Then she fled from the room. Nancy Strong put her hand over her eyes and sighed.

"I wish David were here," she said to herself. "If he were only here today."

During dinner that evening Alix was strangely repressed. It was plain to Mrs. Strong that she was inwardly agitated. After they left the table she became visibly nervous. She was "fidgety," to speak the thought of her perplexed companion. Time and again she started and appeared to be listening intently, and always there was a queer little expression in her eyes as of expectancy. Once or twice Mrs. Strong surprised a flash of anxiety,—aye, even fear,—in them.

"You haven't read your letters yet, Alix," she said at last, seeking for some means to divert the girl's thoughts. "There is quite a pile of them there on the table."

"I don't feel like reading letters tonight," said Alix. "They can wait till tomorrow." She arose, however, and hurriedly ran through the pile. "I wrote to David before dinner, Aunt Nancy," she said suddenly. "A long letter about Sergeant's death. I wanted him to know how miserably I feel about it."

"Bless your heart, he'll know that without your telling him, child. I am glad you wrote to him, however."

Alix came to a letter addressed in an unfamiliar hand,—a bold, masculine scrawl. The postmark was Chicago. She tore it open. It began with "Dear Alix." She quickly turned to the last page. It was signed "Addison Blythe." A "thank you" letter, of course.

Her back was to Mrs. Strong as she stood beside the table, bending slightly forward to get the full light from the library lamp. She read the letter through to the end; then she walked over to the fireplace and threw it into the flames. Her face had lost every vestige of colour:

DEAR ALIX: [it began] You will no doubt throw this letter into the fire the instant you have finished reading it, and you will hate me for having written it. Nevertheless, I am doing so because I think it is my duty. I offer no apology. I only ask you to believe that my intentions are good. It is best to come straight to the point. I have talked it all over with Mary and she approves of this letter. What I am about to say still requires official confirmation. I do not speak with authority, you must understand. I am merely giving you certain bits of information I have obtained from men who were in France in 1915 and 1916. It rests with you to believe or disbelieve. In any case, if you are wise, you will at least take the trouble to investigate. I am at your service. If I can help you in any way, please call upon me. If you desire it, I will provide you with the names of at least three men who were in Ambulance, all of whom have answered my letters of inquiry. One of these men met Courtney Thane in Paris in November, 1915. He was living at the Hotel Chatham with his mother. She had a husband up at the front, fighting with the French. This husband was a count or something of the sort and a good many years her junior. My informant writes me that young Thane, who drank a great deal and talked quite freely of family affairs, told him that his mother had married this young Frenchman a few months before the war broke out and went to Paris to live with him. He went so far as to say that the Frenchman married her for her money and he hoped the Germans would make a widow of her again before it was too late. According to this chap, Thane had also been in Paris since the beginning of the war. He spent money like a drunken sailor and touched nothing but the high spots. The second or third time he met him, Thane said he would like to get into the Ambulance. His mother, however, was bitterly opposed to his joining up. The last time he saw him, he had on an Ambulance uniform and was as drunk as a lord in one of the cafes. My friend had it straight from fellows out at Neuilly that Thane hadn't worn the uniform a week before it was taken away from him and he was kicked out of the service in disgrace.

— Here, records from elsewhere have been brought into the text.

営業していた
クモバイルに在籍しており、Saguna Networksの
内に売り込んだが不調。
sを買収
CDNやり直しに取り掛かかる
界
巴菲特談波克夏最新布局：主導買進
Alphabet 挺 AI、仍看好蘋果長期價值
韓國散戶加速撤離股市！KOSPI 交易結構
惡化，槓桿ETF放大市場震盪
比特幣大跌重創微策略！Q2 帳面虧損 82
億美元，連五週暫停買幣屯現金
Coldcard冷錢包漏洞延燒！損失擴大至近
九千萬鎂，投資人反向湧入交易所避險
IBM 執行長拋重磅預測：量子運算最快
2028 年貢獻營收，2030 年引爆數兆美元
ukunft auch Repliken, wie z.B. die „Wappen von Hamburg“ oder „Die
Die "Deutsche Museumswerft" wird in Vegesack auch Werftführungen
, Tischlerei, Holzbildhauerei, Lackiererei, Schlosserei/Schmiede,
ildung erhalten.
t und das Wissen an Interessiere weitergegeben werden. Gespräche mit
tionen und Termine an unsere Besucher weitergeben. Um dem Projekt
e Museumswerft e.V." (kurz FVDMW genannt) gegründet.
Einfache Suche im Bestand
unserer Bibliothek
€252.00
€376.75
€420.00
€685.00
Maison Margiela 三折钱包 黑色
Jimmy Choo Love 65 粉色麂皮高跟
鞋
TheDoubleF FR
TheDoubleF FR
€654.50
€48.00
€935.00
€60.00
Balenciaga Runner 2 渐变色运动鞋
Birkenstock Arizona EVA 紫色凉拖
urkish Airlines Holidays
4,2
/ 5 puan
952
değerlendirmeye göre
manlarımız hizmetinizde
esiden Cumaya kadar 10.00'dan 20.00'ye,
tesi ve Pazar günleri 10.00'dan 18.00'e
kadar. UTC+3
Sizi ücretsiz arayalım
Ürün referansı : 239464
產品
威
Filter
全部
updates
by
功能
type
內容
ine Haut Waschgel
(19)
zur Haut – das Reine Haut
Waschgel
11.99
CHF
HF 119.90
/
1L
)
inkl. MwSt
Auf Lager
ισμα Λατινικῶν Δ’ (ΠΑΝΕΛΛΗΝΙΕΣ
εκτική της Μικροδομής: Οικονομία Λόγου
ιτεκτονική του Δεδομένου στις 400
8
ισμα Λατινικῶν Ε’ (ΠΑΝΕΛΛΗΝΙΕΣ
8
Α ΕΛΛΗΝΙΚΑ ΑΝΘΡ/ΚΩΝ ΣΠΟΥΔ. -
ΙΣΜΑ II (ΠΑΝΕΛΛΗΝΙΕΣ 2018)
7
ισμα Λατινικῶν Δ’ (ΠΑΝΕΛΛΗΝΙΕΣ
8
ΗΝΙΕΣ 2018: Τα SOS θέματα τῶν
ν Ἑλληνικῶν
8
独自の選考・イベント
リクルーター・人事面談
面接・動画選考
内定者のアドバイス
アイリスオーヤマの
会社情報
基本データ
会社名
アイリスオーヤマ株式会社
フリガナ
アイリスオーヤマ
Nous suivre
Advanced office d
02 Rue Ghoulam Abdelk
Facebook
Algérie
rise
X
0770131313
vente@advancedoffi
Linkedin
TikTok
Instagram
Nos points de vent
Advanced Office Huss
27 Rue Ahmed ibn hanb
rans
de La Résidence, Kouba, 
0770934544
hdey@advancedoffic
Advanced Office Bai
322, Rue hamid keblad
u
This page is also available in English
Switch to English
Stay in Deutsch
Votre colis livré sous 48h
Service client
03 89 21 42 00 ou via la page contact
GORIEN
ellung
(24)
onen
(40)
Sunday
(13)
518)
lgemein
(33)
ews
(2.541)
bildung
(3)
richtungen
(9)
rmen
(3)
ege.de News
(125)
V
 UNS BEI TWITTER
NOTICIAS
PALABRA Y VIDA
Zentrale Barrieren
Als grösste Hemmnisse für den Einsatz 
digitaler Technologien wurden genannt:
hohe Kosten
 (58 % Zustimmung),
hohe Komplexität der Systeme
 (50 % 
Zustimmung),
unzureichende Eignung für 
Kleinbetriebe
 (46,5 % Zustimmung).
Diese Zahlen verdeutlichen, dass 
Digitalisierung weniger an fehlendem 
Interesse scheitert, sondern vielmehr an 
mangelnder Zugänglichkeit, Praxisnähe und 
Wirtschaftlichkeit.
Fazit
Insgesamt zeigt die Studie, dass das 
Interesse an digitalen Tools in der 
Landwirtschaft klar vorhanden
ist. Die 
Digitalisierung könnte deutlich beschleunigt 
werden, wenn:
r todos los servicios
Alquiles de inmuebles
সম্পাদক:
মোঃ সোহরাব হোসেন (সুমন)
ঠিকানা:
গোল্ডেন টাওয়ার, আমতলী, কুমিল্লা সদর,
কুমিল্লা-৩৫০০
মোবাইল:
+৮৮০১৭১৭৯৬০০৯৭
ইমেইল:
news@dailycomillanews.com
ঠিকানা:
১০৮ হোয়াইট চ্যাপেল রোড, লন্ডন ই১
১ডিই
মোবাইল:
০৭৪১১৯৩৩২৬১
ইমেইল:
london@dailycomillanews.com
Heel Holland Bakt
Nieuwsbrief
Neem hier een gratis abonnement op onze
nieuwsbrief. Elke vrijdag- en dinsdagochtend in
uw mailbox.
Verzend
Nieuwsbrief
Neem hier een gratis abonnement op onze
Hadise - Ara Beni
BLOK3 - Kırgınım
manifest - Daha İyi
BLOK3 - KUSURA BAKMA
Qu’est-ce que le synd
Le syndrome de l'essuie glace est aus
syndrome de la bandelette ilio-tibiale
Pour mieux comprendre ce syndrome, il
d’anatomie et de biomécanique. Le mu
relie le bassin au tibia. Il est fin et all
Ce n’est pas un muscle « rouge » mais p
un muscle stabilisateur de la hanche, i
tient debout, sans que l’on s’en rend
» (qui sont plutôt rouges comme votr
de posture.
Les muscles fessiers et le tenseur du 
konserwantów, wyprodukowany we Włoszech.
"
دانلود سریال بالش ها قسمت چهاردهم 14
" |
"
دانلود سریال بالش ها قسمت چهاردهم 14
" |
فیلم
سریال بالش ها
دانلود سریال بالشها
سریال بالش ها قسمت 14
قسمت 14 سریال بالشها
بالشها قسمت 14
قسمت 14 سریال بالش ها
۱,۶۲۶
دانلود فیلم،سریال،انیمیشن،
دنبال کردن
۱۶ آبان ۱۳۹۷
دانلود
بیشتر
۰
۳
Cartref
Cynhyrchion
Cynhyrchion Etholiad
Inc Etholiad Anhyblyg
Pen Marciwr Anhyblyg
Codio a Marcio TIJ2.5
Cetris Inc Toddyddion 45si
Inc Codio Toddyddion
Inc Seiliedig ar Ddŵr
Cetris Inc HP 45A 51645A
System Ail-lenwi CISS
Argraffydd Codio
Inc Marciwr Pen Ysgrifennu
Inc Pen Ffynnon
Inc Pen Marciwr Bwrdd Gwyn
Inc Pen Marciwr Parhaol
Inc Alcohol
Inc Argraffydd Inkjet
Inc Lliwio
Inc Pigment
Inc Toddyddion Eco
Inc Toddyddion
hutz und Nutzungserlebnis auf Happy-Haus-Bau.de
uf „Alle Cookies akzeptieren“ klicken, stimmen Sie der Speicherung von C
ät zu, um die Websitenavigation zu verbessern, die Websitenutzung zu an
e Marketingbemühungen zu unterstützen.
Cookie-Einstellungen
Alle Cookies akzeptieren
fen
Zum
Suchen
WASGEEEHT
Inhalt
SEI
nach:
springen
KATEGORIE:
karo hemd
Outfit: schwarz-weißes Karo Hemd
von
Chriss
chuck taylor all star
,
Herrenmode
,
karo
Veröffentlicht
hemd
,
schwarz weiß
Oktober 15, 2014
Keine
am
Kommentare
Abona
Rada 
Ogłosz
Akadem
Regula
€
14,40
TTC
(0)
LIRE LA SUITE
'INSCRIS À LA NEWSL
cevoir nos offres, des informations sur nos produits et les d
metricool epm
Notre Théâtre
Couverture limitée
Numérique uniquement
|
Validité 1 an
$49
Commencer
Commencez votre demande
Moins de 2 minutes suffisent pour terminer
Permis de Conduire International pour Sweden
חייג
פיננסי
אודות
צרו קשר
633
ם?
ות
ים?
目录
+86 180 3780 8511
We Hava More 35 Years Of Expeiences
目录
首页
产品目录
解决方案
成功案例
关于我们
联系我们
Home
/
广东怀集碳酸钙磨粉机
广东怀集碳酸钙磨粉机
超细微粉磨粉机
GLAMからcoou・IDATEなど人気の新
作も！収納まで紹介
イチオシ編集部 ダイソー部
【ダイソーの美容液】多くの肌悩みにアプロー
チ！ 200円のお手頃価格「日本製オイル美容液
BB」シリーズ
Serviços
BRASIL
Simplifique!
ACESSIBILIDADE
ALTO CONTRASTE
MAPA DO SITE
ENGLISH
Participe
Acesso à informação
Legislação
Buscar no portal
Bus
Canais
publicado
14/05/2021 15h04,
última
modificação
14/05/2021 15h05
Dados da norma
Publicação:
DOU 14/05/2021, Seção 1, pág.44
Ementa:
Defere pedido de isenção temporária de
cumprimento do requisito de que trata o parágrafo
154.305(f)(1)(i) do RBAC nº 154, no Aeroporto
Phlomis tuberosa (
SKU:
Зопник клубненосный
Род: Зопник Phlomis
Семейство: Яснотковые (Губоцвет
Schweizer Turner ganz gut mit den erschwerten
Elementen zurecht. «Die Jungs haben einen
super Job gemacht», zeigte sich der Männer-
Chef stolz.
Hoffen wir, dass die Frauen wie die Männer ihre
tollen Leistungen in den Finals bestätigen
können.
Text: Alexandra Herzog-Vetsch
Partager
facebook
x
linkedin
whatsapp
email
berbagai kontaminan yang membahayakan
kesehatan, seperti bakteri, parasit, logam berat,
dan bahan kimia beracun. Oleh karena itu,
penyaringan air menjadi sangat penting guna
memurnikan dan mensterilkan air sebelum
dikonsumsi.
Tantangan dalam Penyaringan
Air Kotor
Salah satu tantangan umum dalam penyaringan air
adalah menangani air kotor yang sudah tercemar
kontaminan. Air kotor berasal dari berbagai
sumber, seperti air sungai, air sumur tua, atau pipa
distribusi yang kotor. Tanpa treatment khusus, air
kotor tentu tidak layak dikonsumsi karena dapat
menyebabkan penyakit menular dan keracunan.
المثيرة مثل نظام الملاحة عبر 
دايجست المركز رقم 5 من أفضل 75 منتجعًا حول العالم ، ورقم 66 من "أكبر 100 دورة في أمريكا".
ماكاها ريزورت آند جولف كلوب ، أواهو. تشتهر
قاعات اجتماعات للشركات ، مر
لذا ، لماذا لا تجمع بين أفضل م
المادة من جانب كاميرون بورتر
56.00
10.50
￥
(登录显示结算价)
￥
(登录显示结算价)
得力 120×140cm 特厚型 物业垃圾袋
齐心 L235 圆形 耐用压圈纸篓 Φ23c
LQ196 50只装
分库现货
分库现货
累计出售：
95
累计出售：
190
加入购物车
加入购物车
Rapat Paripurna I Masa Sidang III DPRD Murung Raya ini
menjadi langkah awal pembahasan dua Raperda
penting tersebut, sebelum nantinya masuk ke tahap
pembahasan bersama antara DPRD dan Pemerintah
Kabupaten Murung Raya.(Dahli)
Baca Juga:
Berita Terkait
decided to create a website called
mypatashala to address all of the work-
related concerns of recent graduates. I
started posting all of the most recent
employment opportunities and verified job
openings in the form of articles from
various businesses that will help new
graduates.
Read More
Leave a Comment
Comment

One of the other chaps has written me, saying that he was at the base hospital when Thane was stripped of his uniform. He was not a witness to this, but he heard other fellows and the nurses talking about it. Not only was his uniform taken away, but he was ordered to get out of Paris at once. They heard afterward that he went to Madrid with his mother. He was never at Pont-a-Mousson. It is obvious that he was not in the Vosges sector, in view of the fact that he lasted less than a week in the Ambulance, and did a vast amount of carousing in a uniform that I revere.